## [Exercise instructions]
Pictures in the material below are to be left out, and only the lines from the line with "FIGURE 5 | Confusion" up to and including the line with "Figure 2. Experimental" are to be written out exactly.

## [Given information]
□ □ □ □ □

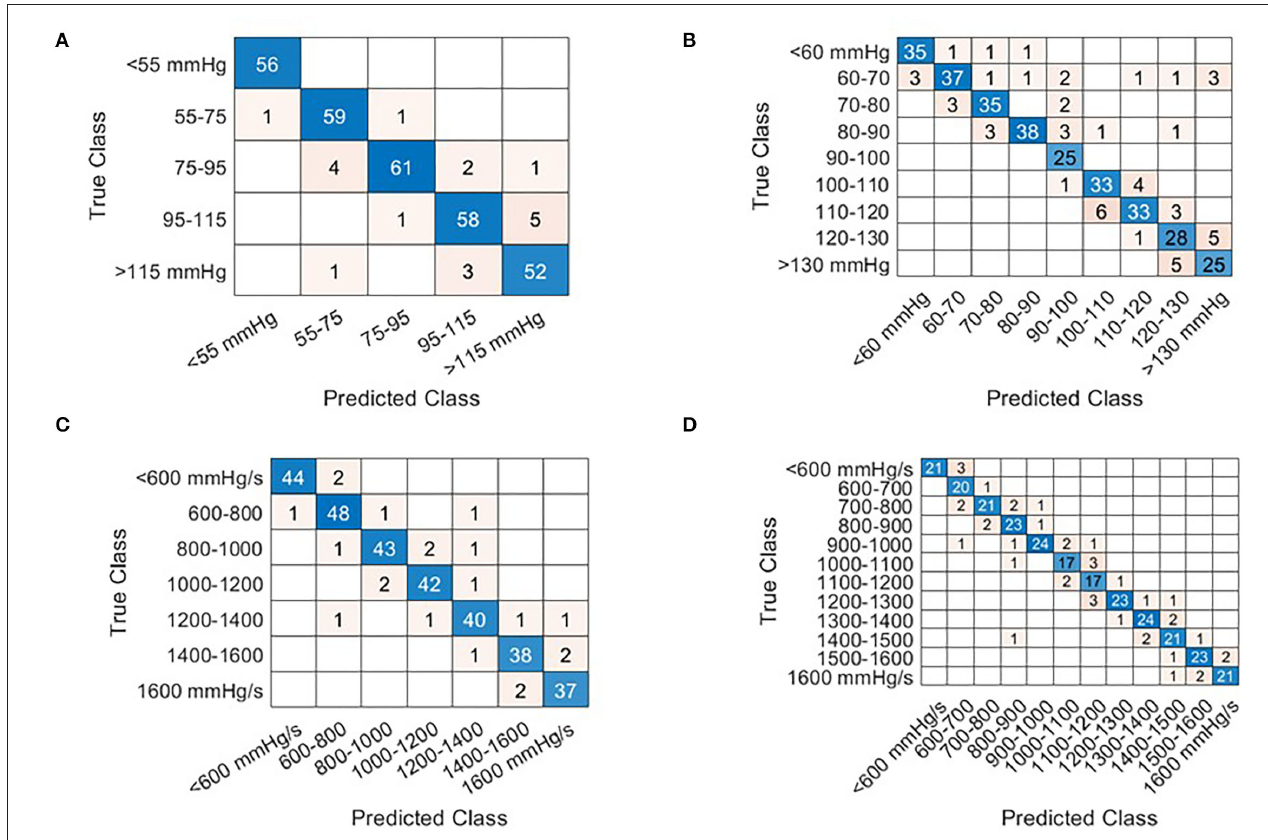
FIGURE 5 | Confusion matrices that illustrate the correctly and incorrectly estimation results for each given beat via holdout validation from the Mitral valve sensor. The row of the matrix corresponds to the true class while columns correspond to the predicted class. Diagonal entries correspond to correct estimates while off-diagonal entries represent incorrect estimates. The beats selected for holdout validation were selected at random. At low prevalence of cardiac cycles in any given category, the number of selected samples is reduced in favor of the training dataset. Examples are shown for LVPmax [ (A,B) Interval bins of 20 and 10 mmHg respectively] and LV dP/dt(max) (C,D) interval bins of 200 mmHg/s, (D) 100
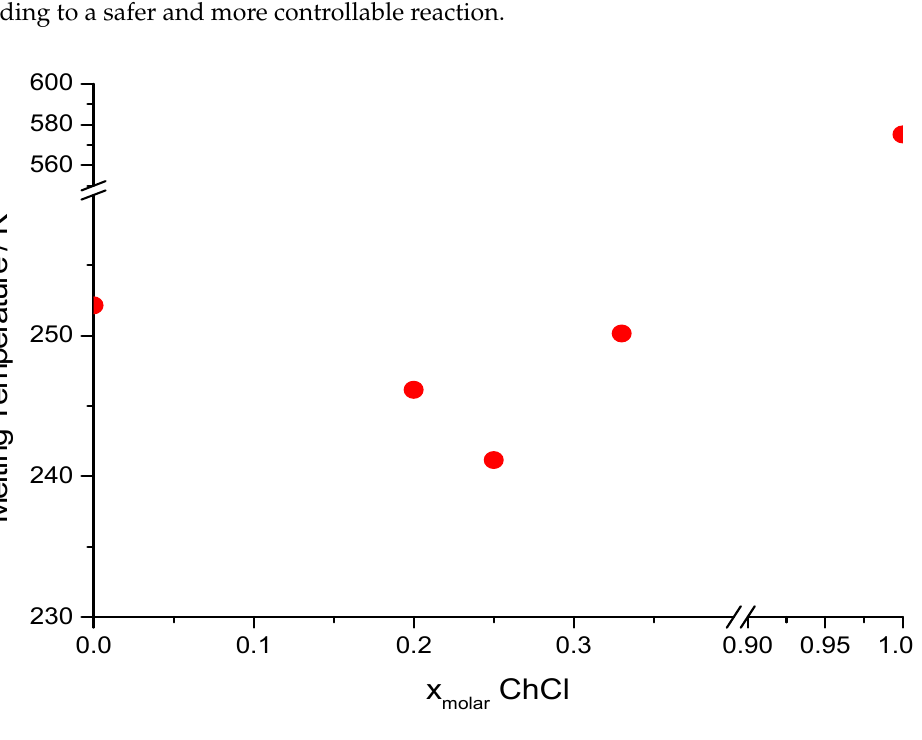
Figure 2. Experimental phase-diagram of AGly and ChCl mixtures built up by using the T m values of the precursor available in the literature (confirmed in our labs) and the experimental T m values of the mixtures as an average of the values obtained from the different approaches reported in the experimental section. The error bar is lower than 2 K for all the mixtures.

□ □ □ □ □

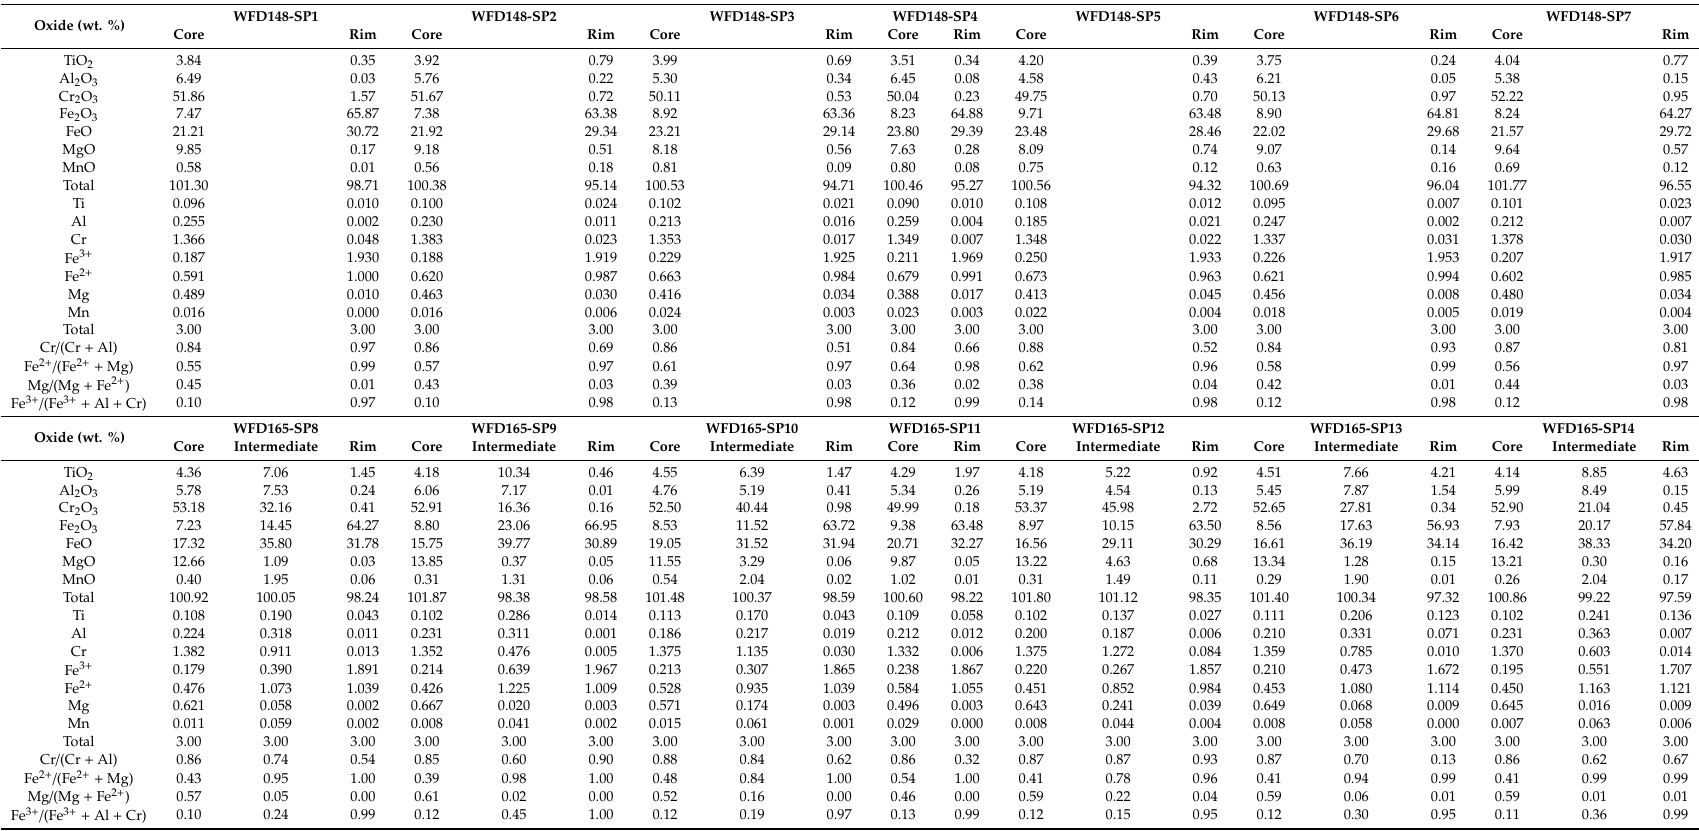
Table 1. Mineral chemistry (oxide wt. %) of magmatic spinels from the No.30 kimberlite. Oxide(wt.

□ □ □ □ □

## [Written answer]
FIGURE 5 | Confusion matrices that illustrate the correctly and incorrectly estimation results for each given beat via holdout validation from the Mitral valve sensor. The row of the matrix corresponds to the true class while columns correspond to the predicted class. Diagonal entries correspond to correct estimates while off-diagonal entries represent incorrect estimates. The beats selected for holdout validation were selected at random. At low prevalence of cardiac cycles in any given category, the number of selected samples is reduced in favor of the training dataset. Examples are shown for LVPmax [ (A,B) Interval bins of 20 and 10 mmHg respectively] and LV dP/dt(max) (C,D) interval bins of 200 mmHg/s, (D) 100
Figure 2. Experimental phase-diagram of AGly and ChCl mixtures built up by using the T m values of the precursor available in the literature (confirmed in our labs) and the experimental T m values of the mixtures as an average of the values obtained from the different approaches reported in the experimental section. The error bar is lower than 2 K for all the mixtures.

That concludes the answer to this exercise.